§ **SOURCE EXTRACT**:
»»

After asking in the Plugins development forum, I have been told to request a new event to be launched.
Should I request a new event to be launched?

This sounds like the thing to do.

Here are more details on what I need to be able to do.
Hello,
I would like to add G15 support for Code::Blocks which would display the active project, which file is being compiled, or which project is being built... The only events I found available were the ones about "compiling started" and "compiling finished", which gave me no information about the project or anything.

««

§ **EXTRACTED DATA**:
»»

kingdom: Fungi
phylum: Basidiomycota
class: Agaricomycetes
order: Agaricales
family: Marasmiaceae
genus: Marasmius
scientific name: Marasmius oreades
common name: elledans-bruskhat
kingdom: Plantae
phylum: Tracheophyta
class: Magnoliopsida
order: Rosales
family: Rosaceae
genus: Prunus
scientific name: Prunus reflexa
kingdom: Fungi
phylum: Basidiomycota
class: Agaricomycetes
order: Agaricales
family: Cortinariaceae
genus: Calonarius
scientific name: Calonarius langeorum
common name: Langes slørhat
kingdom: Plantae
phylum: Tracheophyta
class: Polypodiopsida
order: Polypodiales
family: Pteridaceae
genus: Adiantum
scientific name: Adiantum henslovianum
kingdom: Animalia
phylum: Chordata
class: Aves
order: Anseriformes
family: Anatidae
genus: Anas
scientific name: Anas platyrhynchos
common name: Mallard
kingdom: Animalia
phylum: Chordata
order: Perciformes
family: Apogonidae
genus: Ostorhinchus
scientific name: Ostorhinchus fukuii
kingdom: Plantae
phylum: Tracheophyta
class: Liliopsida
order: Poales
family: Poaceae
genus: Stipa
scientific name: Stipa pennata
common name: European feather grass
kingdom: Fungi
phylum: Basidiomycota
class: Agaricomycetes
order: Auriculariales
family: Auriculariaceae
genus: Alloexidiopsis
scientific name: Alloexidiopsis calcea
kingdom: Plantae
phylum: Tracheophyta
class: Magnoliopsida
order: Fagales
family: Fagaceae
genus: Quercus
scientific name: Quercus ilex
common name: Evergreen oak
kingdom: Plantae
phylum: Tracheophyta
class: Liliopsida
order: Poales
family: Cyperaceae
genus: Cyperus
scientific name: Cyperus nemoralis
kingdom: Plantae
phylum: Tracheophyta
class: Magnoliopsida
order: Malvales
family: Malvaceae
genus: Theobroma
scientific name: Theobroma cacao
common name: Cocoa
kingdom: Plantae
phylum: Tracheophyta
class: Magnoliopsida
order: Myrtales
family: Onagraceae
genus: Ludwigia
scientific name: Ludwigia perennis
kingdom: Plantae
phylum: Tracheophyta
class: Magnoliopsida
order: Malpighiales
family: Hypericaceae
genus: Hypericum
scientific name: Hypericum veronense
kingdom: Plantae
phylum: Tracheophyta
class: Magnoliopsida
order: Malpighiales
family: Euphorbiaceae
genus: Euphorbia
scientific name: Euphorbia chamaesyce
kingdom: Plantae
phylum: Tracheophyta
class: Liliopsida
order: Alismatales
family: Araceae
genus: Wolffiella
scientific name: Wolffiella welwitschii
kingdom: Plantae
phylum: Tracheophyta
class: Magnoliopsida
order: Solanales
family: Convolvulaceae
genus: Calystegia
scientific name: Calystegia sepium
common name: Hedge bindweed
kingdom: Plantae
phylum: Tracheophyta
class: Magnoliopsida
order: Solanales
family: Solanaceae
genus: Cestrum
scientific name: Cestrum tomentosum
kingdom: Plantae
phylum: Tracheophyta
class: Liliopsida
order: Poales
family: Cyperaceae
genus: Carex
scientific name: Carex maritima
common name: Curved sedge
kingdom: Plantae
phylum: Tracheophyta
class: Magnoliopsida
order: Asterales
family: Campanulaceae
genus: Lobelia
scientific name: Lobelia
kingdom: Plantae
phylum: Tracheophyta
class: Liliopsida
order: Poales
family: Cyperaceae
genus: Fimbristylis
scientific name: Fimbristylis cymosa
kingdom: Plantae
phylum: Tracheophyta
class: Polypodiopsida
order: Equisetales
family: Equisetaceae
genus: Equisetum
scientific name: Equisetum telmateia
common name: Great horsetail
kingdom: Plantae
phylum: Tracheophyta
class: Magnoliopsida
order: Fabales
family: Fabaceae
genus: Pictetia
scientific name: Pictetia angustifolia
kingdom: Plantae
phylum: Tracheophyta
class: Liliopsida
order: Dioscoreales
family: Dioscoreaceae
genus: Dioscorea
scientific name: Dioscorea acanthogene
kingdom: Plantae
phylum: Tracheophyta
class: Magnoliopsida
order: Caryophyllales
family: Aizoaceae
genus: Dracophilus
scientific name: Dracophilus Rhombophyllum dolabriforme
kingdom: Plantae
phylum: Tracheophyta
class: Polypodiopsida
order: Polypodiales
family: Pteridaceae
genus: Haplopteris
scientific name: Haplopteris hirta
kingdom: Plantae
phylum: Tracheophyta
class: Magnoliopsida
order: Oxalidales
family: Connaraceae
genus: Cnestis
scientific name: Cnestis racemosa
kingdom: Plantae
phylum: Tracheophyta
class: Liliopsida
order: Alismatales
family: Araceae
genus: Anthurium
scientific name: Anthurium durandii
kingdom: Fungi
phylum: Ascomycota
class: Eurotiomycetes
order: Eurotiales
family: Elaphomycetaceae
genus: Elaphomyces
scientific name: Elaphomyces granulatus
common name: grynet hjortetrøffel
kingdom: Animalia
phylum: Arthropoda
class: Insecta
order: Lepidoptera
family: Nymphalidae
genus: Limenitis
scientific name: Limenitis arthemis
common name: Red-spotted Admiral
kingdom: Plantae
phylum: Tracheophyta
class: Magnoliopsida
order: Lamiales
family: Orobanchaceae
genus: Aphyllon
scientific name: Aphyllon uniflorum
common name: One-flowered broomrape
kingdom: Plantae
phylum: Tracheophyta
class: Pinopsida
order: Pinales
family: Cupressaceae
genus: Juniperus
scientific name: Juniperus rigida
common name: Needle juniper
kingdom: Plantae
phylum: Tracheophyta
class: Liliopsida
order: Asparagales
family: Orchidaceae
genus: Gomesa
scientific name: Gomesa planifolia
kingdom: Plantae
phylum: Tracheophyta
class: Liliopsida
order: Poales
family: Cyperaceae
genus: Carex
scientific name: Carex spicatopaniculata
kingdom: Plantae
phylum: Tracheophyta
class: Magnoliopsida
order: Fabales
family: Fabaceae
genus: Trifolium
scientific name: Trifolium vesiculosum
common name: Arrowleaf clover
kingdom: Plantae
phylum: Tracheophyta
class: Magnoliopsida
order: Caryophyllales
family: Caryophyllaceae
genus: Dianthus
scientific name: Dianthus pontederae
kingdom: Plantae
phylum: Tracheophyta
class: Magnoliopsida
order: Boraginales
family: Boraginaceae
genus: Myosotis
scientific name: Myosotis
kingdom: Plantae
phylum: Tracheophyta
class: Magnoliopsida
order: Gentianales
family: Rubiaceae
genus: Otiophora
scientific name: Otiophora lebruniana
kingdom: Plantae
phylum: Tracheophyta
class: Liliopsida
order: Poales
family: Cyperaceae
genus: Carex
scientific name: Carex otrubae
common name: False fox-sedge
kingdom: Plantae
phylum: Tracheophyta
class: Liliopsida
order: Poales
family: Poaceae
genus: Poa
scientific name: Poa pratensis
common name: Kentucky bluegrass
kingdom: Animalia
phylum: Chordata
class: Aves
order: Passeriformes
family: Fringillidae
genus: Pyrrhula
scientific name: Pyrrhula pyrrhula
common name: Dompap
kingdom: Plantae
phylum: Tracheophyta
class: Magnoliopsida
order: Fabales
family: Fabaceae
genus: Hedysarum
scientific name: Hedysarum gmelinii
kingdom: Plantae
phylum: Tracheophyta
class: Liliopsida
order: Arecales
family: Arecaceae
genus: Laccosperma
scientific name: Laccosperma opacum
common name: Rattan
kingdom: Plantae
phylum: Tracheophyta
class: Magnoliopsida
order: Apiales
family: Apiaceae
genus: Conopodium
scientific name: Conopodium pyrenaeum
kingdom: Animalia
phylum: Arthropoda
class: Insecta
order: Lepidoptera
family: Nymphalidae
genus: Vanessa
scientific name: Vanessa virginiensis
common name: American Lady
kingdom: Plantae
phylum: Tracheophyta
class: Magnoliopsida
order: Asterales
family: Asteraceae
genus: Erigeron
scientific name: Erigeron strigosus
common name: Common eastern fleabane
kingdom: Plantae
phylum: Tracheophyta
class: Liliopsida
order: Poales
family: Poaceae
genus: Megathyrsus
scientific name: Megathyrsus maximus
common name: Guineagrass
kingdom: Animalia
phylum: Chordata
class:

««

§ **STATED PROBLEM 1**:
Translate this sentence from the Code::Blocks forum post above into French: "After asking in the Plugins development forum, I have been told to request a new event to be launched."
§ **STATED PROBLEM 2**:
Reproduce the part of the Code::Blocks forum post above starting at "After asking in" and ending at "project or anything.".

§ **EXERCISE SOLUTION 1**:
Après avoir posé la question sur le forum de développement des plugins, on m'a dit de demander qu'un nouvel événement soit lancé.

§ **EXERCISE SOLUTION 2**:
After asking in the Plugins development forum, I have been told to request a new event to be launched.
Should I request a new event to be launched?

This sounds like the thing to do.

Here are more details on what I need to be able to do.
Hello,
I would like to add G15 support for Code::Blocks which would display the active project, which file is being compiled, or which project is being built... The only events I found available were the ones about "compiling started" and "compiling finished", which gave me no information about the project or anything.